The company is increasing its staff from 70 to 100 to be ready for the opening of HoSt. About 40 are full-time. Manning is clear on their importance.
“The key to it all is having good staff working for us and I think we have achieved that. There needs to be consistency in the product and that means pushing the staff to their full ability.
“Staff are important, they reflect on you as a person and what you stand for, so it’s important to invest in them.”
However, Manning knows the most important traits are those that cannot be taught. “Being a chef is a passion and an ability and I can’t teach that.
“If I was academic I wouldn’t have been a chef, I might have been an architect. I do say that to the chefs, if you were academically clever, you wouldn’t be here.”
It was at school that Manning began his life in the kitchen because he chose to take home economics at Campion High School, an all-boys school.
“I thought it was a skill I would have for the rest of my life,” he said.
He went to catering college at what is now Liverpool Community College, and qualified in the late 1980s during the recession.
The opportunities in the city were limited and Manning was happy to leave his home town.
“I left Liverpool at 18 to go and get a job. I went to Jersey for eight years and I was made head chef there.
“One of the restaurants was right on the beach and cooking with fresh ingredients gave me a good foundation to work on.
“After there, I went to Sydney and Melbourne in Australia for a year in 1994-95, and picked up lots of ideas from the cafe culture there. England has a classic brigade system in the kitchen but Australia is different. They took risks.
“Hopefully that’s what we have replicated at The Quarter and definitely at HoSt.”
His long journey home took Manning via London to Conran's Le Pont De La Tour restaurant in the shadow of Tower Bridge before he went back to Jersey to work for a Michelin-starred chef. But his path was destined to bring him home to Liverpool.
He said: “I’d always thought about opening a restaurant and so in 1998 I came home in order for that to happen.” That first restaurant was 60 Hope Street, which was followed by The Quarter. But even though he is about to open his third restaurant in 10 years, he still doesn’t see himself as an entrepreneur.

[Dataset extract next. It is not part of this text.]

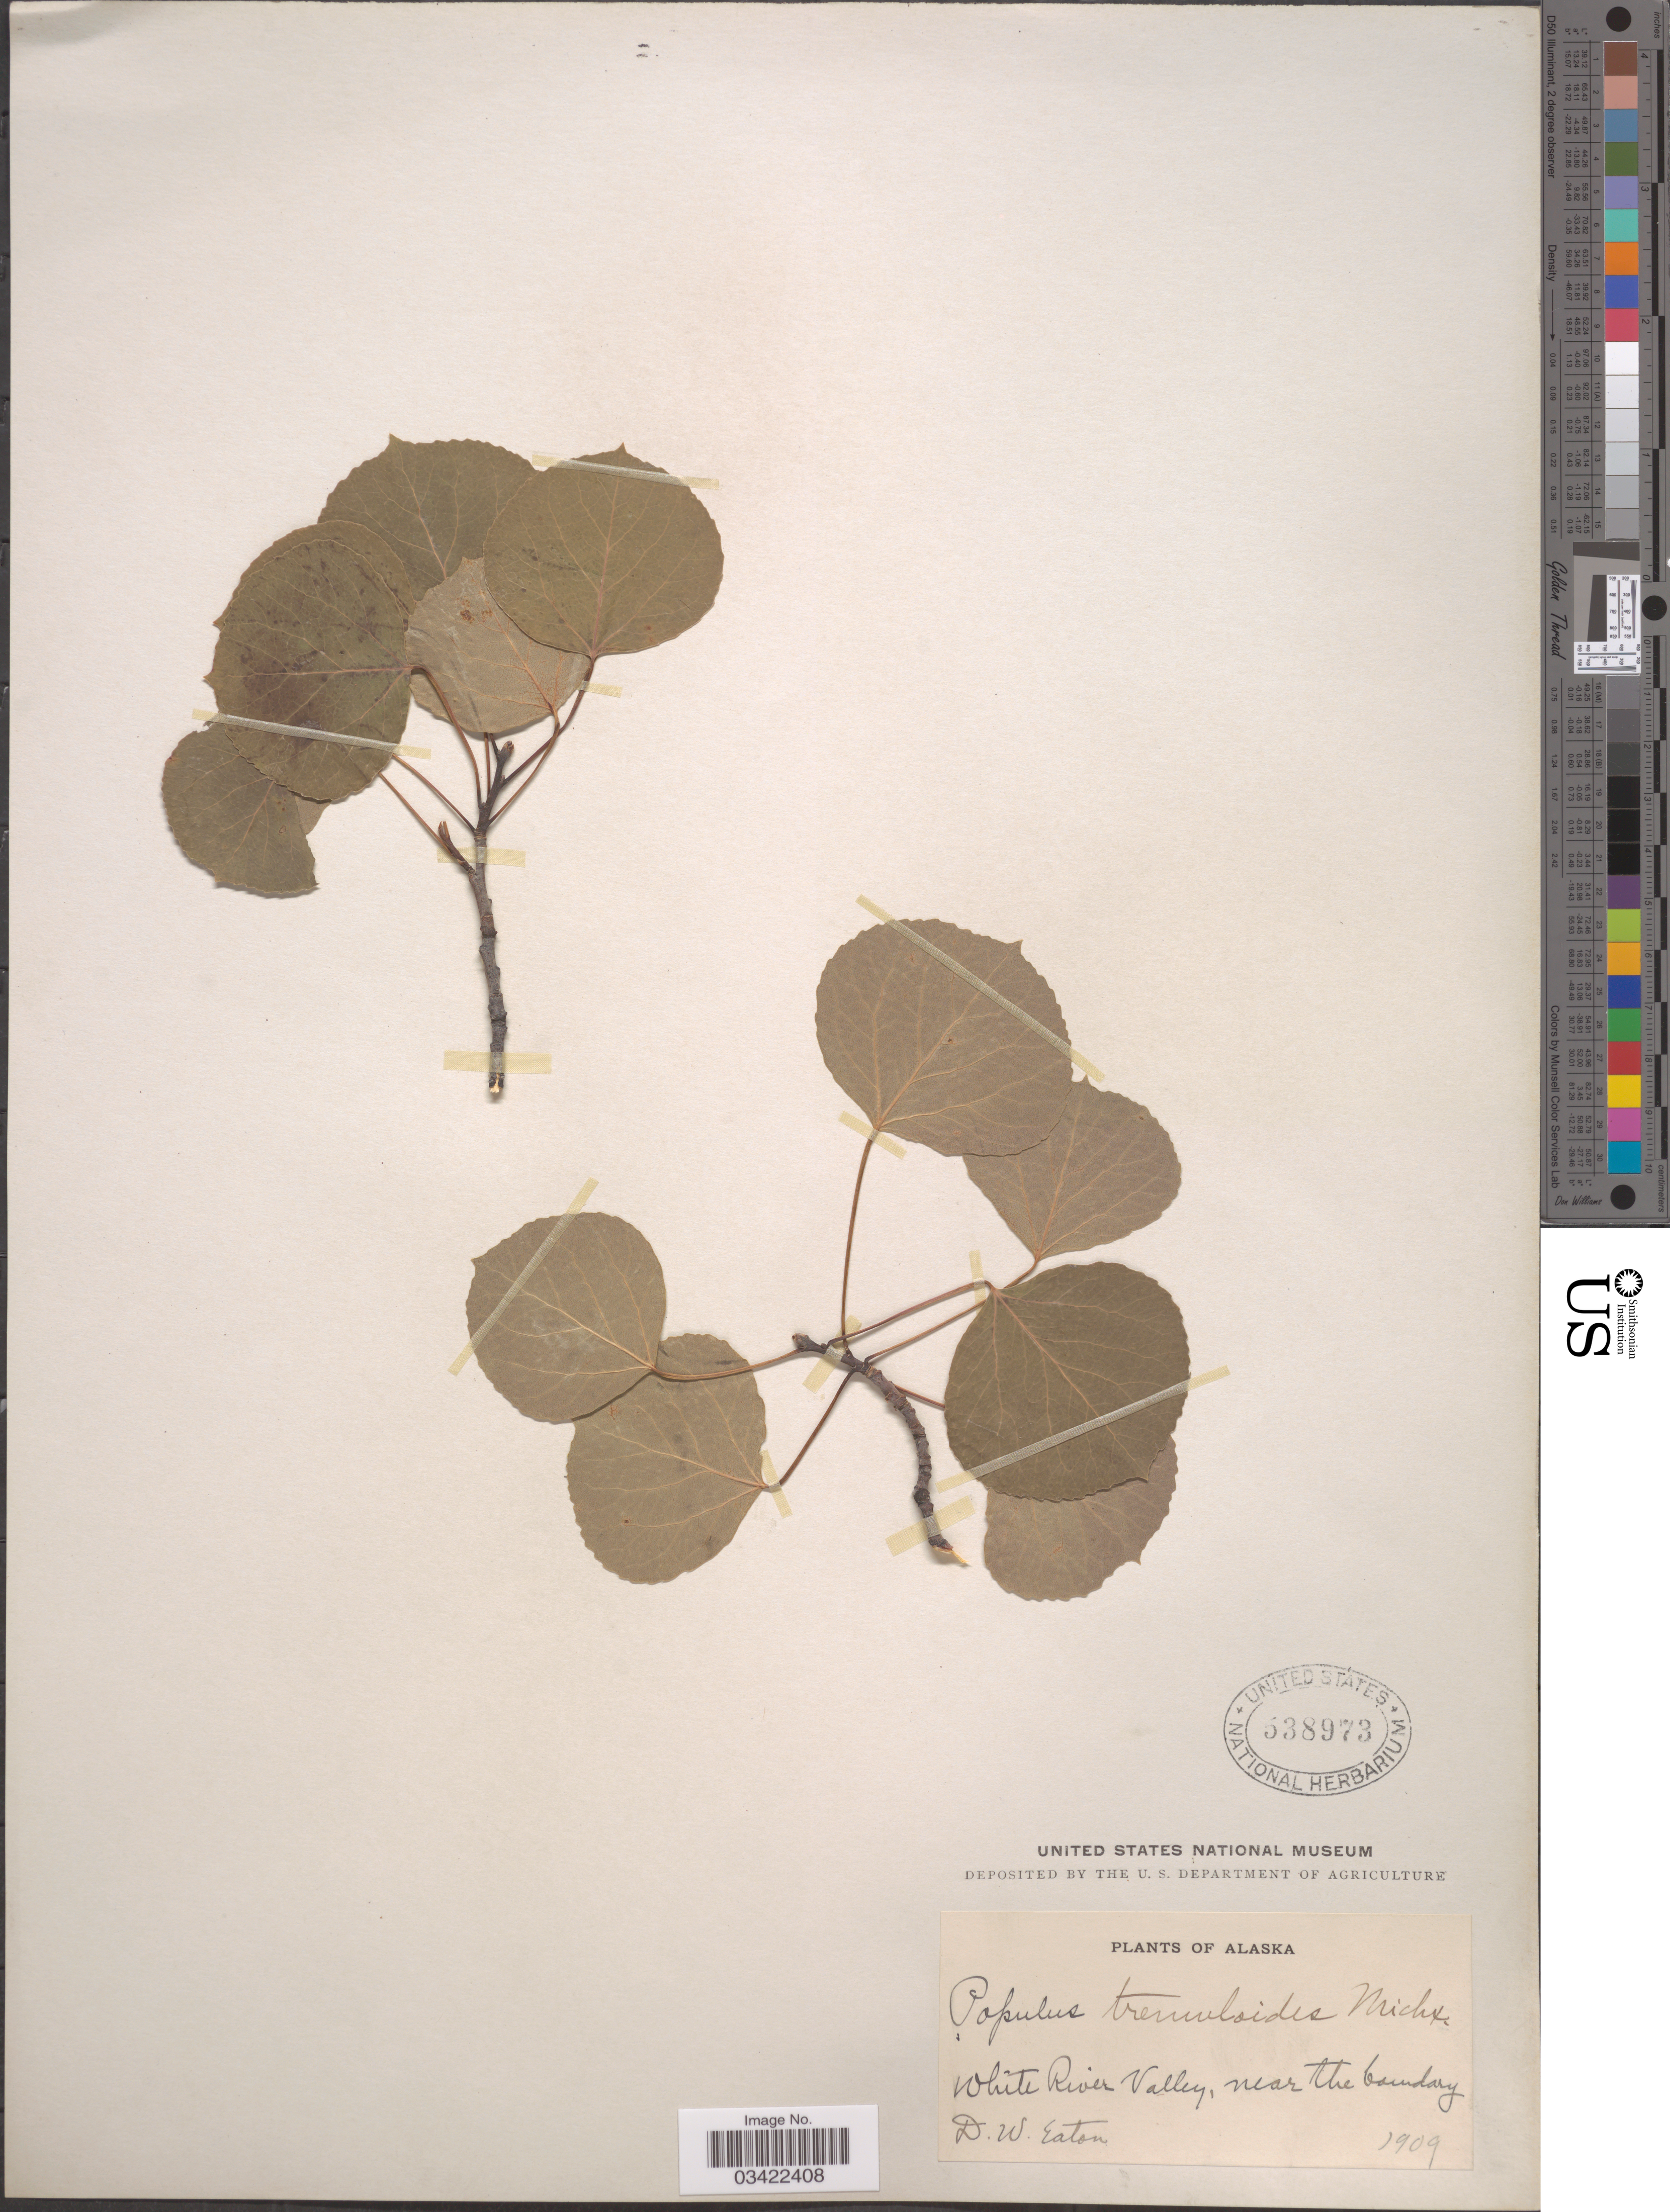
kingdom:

“I think I am a chef rather than an entrepreneur. When I walk in the kitchen they all call me chef. I am very much still hands on, I am still in the kitchen although my role is more orchestrating it.
“I’m not a control freak but that’s a quality that makes for a good head chef. They have to be a chef, a fishmonger, a baker and so on.
“But they also have to work under pressure, work as a hygienist, an accountant, a people manager.
“Chefs and entrepreneurs are very focused, very driven, there’s a cross-over there.”
That drive is still strong 10 years on and there is a definite flicker across Manning’s face when asked if he will open more restaurants in the future.
“Me being me, definitely yes,” he said. “But we are concentrating on what we are doing at the moment.”
Q&A
Age: 40
Lives: Allerton
Hobbies: Work, work, work
Highest educational qualification: City & Guilds
Proudest achievement: Still being here after 10 years. 60 Hope St was always going to be our main restaurant. It’s given us the finances and the means to open other businesses
Biggest regret: None really. It’s ok to make mistakes, as long as you learn from them and don’t repeat them.